## THE TASK
Pictures aside, can you reproduce the records word for word?

(Beginning of EXCERPTED DATA)

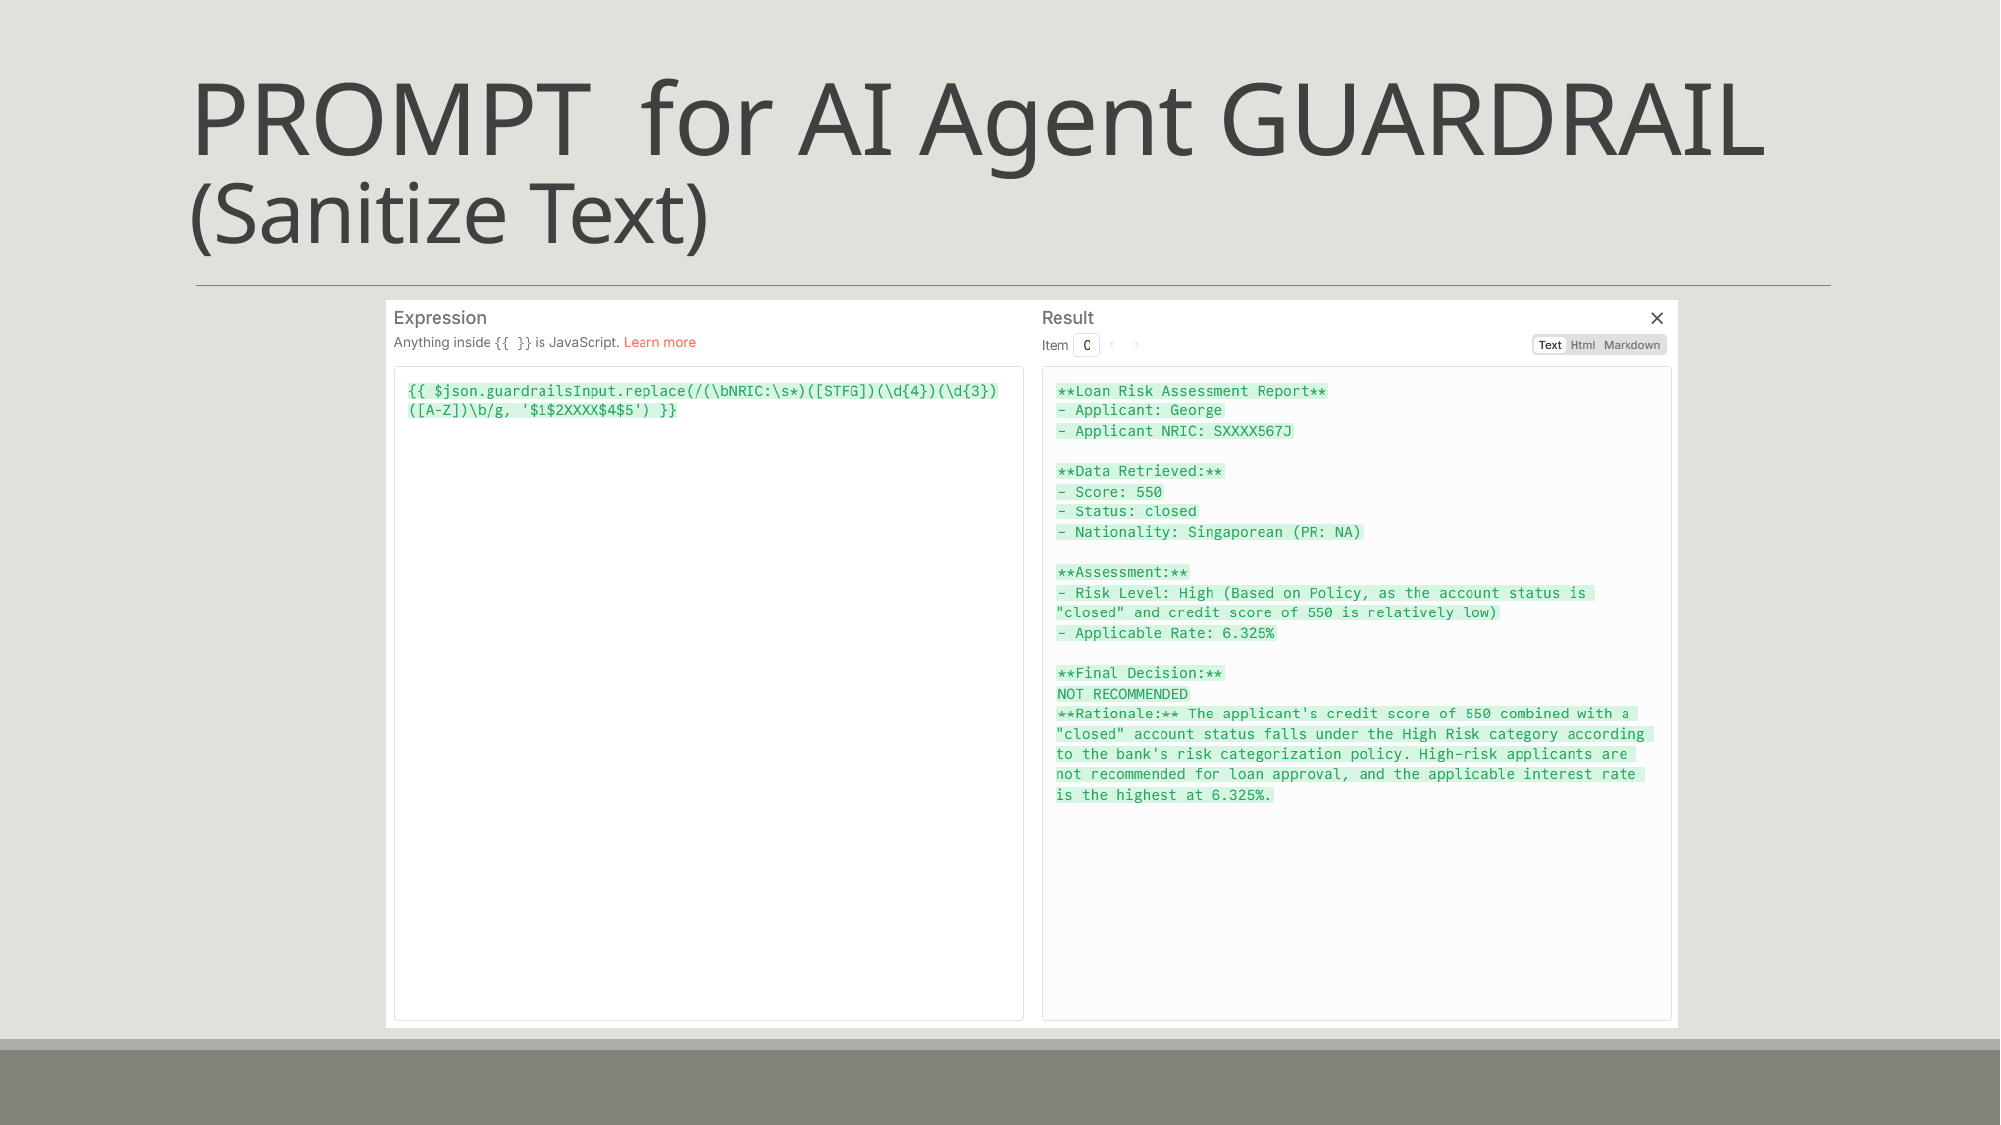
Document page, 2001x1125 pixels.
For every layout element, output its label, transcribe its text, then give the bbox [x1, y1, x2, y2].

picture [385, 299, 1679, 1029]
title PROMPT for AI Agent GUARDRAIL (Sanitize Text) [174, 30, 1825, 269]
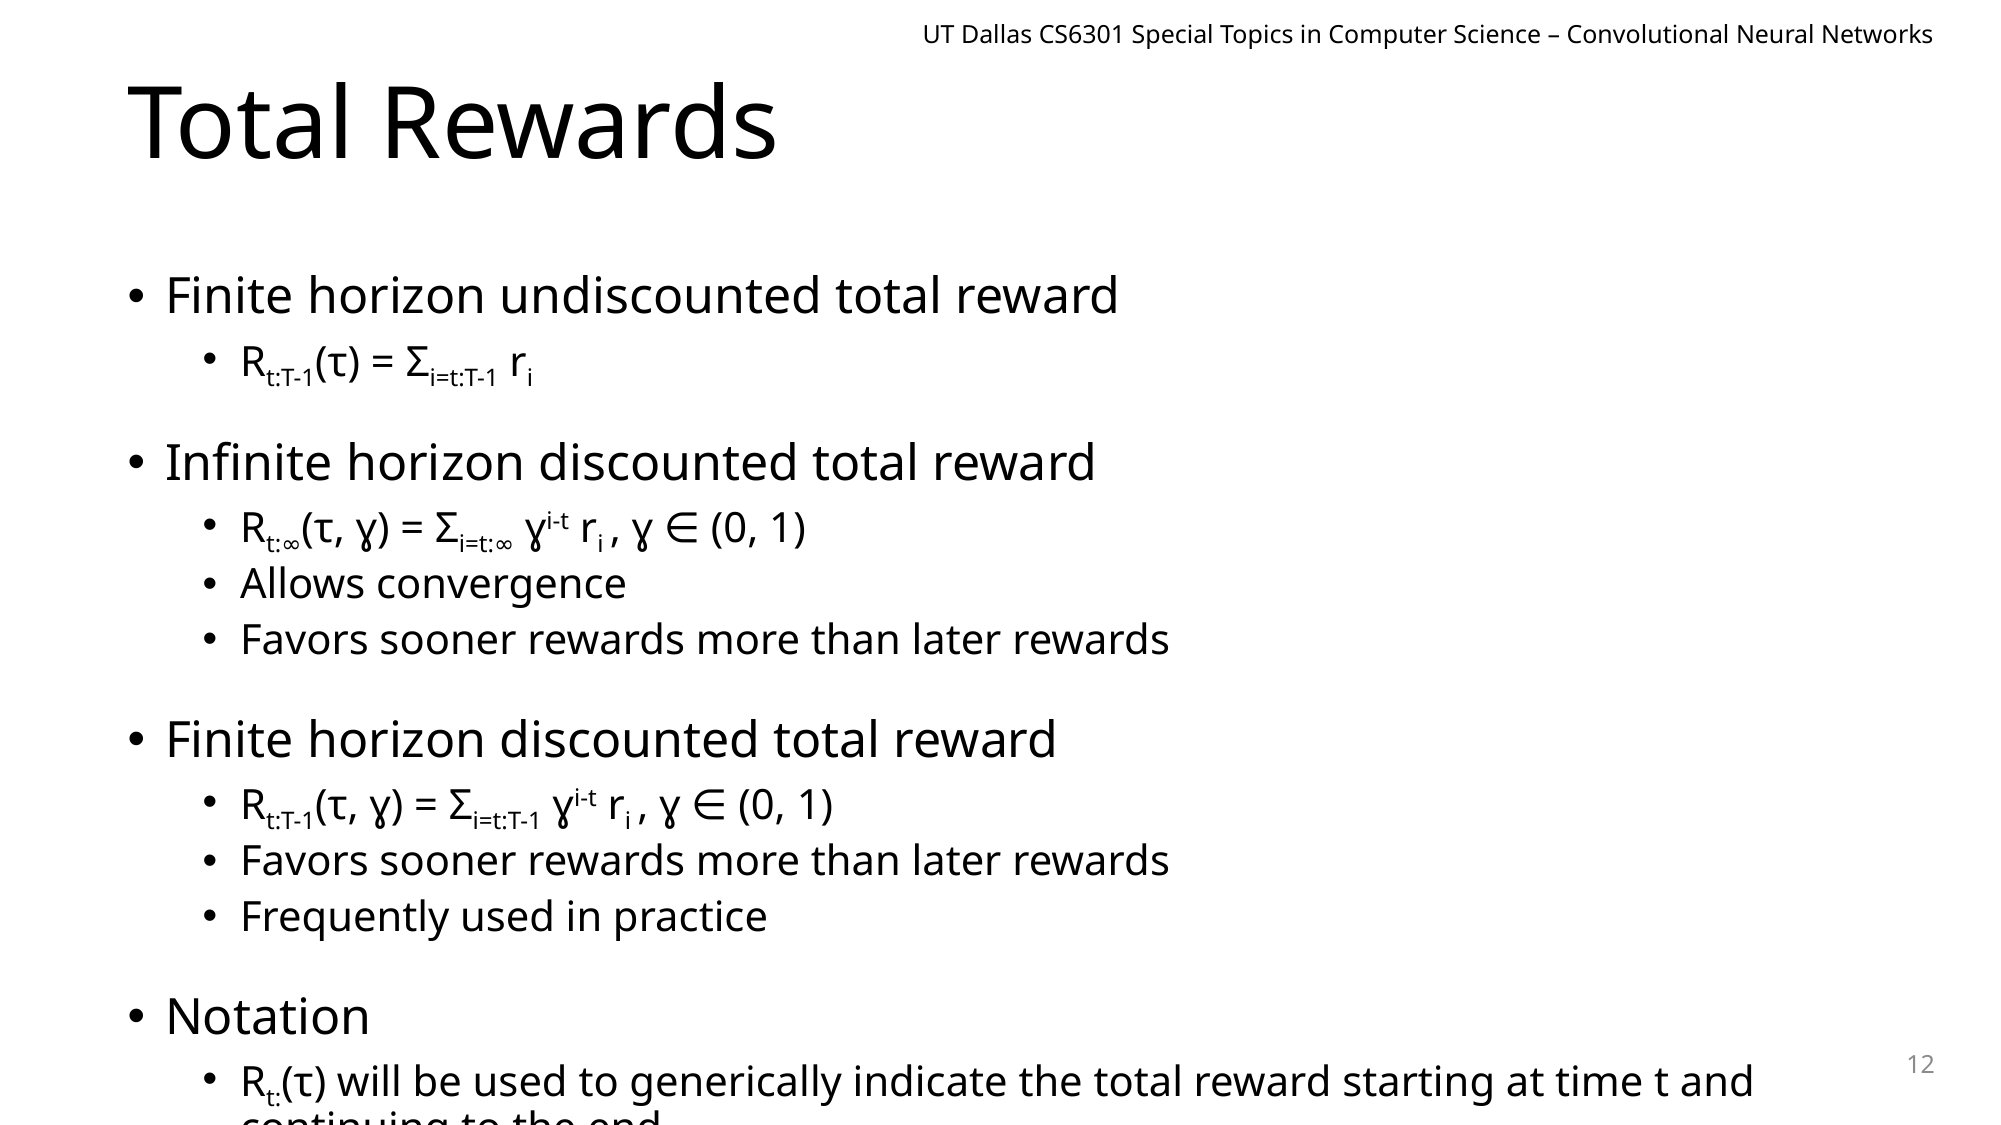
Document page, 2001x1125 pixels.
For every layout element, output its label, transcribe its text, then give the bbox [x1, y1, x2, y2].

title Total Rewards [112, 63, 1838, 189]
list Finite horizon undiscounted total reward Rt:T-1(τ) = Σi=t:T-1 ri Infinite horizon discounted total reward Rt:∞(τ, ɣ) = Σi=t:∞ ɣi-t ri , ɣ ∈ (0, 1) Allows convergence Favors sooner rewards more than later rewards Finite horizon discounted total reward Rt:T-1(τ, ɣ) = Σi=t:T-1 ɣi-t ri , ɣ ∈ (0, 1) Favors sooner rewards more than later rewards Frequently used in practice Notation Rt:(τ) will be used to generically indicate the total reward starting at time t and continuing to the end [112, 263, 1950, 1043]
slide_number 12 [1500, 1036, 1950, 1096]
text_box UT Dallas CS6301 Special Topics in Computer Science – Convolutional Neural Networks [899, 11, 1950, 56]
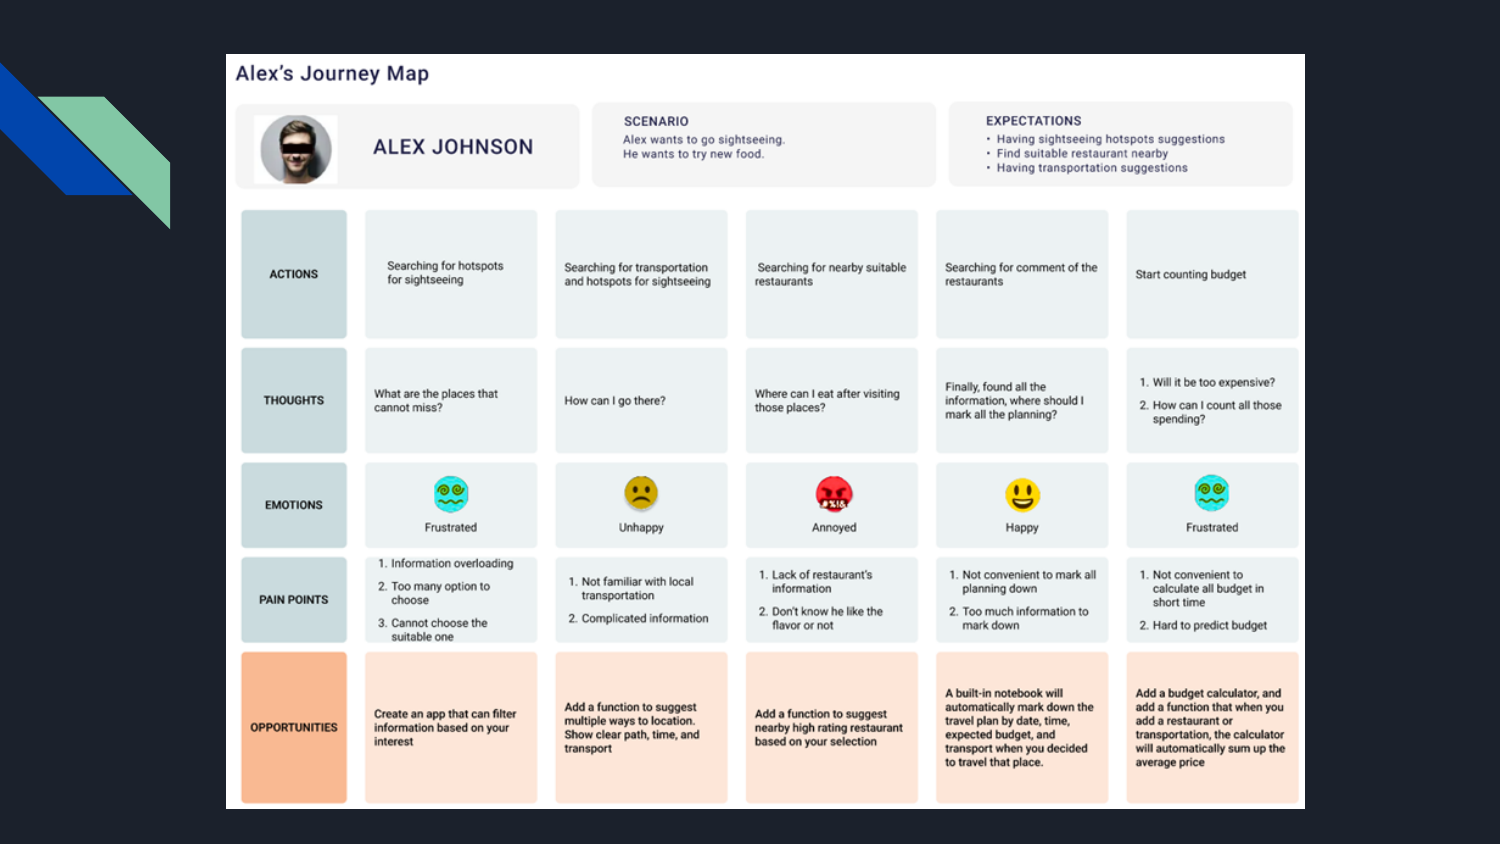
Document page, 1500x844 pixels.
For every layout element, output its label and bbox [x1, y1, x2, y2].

(End of EXCERPTED DATA)

## ANSWER AREA
Document page, 2001x1125 pixels.
For every layout element, output its label, transcribe its text, then give the bbox [x1, y1, x2, y2].

picture [385, 299, 1679, 1029]
title PROMPT for AI Agent GUARDRAIL (Sanitize Text) [174, 30, 1825, 269]
Document page, 2001x1125 pixels.
For every layout element, output its label, transcribe its text, then give the bbox [x1, y1, x2, y2].

title Total Rewards [112, 63, 1838, 189]
list Finite horizon undiscounted total reward Rt:T-1(τ) = Σi=t:T-1 ri Infinite horizon discounted total reward Rt:∞(τ, ɣ) = Σi=t:∞ ɣi-t ri , ɣ ∈ (0, 1) Allows convergence Favors sooner rewards more than later rewards Finite horizon discounted total reward Rt:T-1(τ, ɣ) = Σi=t:T-1 ɣi-t ri , ɣ ∈ (0, 1) Favors sooner rewards more than later rewards Frequently used in practice Notation Rt:(τ) will be used to generically indicate the total reward starting at time t and continuing to the end [112, 263, 1950, 1043]
slide_number 12 [1500, 1036, 1950, 1096]
text_box UT Dallas CS6301 Special Topics in Computer Science – Convolutional Neural Networks [899, 11, 1950, 56]
Document page, 1500x844 pixels.
For every layout element, output its label and bbox [x1, y1, x2, y2].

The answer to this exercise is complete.